[GIVEN DATA]
== Segment start ==

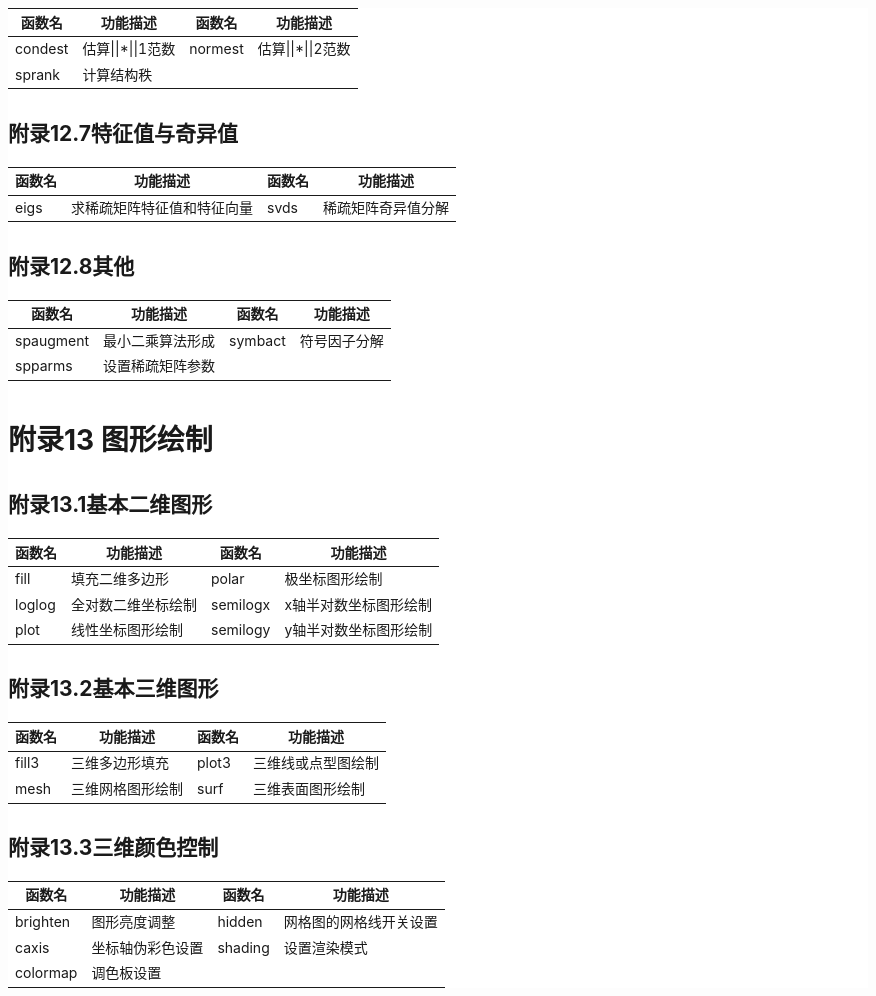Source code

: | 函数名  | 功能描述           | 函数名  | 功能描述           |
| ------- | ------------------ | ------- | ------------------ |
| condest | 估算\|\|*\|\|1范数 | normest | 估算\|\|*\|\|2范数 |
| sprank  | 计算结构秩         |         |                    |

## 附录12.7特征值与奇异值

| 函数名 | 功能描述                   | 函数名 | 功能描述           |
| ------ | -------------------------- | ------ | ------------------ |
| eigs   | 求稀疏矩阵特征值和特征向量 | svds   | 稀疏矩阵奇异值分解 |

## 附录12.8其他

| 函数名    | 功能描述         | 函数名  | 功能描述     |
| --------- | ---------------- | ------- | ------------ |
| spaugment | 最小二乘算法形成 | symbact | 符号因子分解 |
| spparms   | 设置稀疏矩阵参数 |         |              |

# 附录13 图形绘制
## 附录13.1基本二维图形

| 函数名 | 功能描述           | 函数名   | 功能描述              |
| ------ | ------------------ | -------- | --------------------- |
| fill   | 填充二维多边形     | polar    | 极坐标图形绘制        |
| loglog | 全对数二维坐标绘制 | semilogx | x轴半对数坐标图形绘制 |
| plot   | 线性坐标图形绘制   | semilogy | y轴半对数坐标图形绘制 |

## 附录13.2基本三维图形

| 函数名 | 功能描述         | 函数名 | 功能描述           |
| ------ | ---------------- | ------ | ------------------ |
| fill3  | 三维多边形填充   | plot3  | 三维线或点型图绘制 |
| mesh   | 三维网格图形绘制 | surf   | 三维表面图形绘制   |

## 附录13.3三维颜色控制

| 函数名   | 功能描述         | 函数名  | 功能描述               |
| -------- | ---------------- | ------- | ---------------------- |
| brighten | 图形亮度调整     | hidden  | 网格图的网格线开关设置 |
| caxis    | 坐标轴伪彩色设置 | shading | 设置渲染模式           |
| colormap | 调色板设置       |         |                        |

== Segment end ==
== Segment start ==

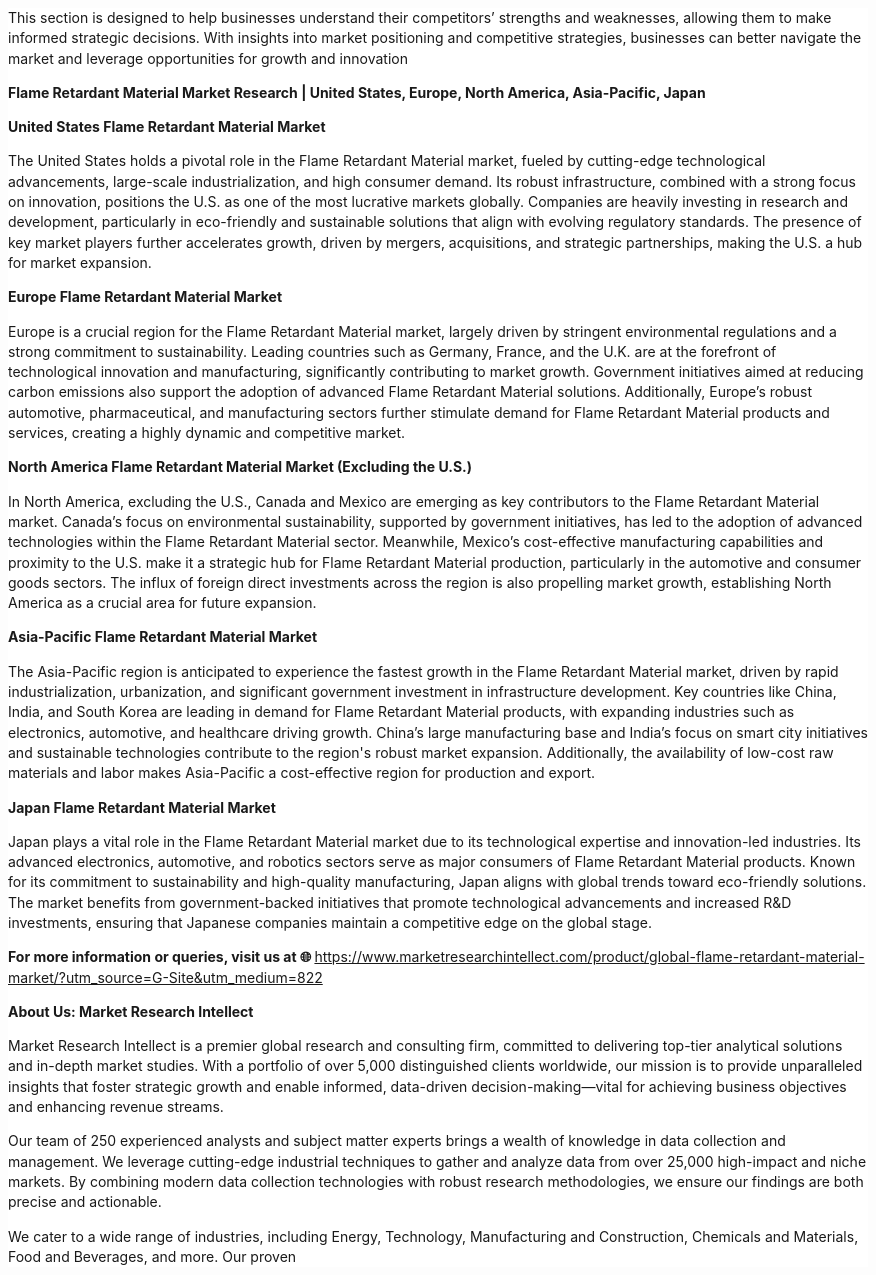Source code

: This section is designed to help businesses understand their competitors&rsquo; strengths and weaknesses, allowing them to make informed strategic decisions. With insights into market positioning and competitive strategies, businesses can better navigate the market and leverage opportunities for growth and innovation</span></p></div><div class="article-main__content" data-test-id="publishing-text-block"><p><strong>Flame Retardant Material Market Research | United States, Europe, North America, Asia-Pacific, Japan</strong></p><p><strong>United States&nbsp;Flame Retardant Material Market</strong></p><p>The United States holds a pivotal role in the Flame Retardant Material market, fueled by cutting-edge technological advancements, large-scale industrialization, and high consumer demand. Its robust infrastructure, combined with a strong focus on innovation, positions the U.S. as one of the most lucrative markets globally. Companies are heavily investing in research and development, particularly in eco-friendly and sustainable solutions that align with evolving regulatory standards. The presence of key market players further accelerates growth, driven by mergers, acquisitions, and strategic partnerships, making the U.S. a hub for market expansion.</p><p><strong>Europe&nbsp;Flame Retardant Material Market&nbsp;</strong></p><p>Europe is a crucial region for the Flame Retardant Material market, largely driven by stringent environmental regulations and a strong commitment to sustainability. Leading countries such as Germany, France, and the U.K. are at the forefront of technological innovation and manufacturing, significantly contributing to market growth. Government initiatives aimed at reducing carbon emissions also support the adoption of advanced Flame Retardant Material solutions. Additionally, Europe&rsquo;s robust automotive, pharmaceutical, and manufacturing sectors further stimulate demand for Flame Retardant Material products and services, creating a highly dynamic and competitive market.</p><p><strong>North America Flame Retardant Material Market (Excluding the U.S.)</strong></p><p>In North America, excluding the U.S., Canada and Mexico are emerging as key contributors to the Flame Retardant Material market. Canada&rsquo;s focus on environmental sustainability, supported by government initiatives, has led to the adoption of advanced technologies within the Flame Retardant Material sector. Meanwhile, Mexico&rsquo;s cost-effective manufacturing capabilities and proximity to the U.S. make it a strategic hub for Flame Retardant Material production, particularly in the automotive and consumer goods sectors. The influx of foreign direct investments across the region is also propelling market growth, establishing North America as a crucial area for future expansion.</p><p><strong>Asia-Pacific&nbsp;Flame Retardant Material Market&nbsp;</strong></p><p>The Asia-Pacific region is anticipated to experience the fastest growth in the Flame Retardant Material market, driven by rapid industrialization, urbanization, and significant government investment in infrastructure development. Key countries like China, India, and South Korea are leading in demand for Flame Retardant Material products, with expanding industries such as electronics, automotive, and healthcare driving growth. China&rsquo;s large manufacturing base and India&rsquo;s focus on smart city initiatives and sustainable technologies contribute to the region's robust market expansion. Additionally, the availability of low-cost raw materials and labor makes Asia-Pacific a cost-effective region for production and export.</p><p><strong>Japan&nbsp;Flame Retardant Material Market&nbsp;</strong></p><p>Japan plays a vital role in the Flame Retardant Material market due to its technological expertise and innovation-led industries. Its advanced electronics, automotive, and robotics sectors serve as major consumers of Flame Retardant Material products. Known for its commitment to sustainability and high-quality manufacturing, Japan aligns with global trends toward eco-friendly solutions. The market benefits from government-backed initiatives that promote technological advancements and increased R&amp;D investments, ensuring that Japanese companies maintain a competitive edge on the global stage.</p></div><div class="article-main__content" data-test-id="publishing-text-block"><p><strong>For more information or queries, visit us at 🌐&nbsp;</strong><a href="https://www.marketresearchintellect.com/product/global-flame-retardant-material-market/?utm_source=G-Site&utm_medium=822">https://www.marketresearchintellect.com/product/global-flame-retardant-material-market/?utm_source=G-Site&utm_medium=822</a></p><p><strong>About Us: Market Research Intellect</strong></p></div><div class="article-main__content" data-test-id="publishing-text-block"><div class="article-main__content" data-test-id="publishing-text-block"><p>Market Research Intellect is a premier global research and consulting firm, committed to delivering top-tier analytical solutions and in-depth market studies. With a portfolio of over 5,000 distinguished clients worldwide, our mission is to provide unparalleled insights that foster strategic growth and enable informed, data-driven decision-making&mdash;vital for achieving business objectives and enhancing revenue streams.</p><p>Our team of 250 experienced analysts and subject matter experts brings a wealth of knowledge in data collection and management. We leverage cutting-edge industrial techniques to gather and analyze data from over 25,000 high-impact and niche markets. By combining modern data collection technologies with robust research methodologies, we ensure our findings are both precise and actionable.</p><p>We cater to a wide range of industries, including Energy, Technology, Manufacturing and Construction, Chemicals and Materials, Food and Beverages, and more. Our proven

== Segment end ==

[JOB ITEM]
Please repeat the stretch of the records from the line containing "# 附录13 图形绘制" through the line containing "## 附录13.2基本三维图形" exactly as it appears, both of those lines included.

[SOLUTION TO THE PROBLEM]
# 附录13 图形绘制
## 附录13.1基本二维图形

| 函数名 | 功能描述           | 函数名   | 功能描述              |
| ------ | ------------------ | -------- | --------------------- |
| fill   | 填充二维多边形     | polar    | 极坐标图形绘制        |
| loglog | 全对数二维坐标绘制 | semilogx | x轴半对数坐标图形绘制 |
| plot   | 线性坐标图形绘制   | semilogy | y轴半对数坐标图形绘制 |

## 附录13.2基本三维图形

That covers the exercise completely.